Description of the task.
Copy out each line of the material below that holds the string "tools".

Dataset records.
......
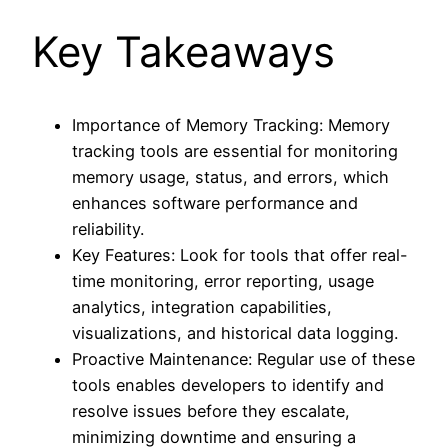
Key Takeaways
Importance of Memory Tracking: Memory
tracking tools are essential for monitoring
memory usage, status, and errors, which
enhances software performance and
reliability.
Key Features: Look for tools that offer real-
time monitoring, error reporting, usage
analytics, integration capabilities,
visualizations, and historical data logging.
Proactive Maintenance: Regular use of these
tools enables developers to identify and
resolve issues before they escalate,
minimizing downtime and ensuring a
......
Answer space.
tracking tools are essential for monitoring
Key Features: Look for tools that offer real-
tools enables developers to identify and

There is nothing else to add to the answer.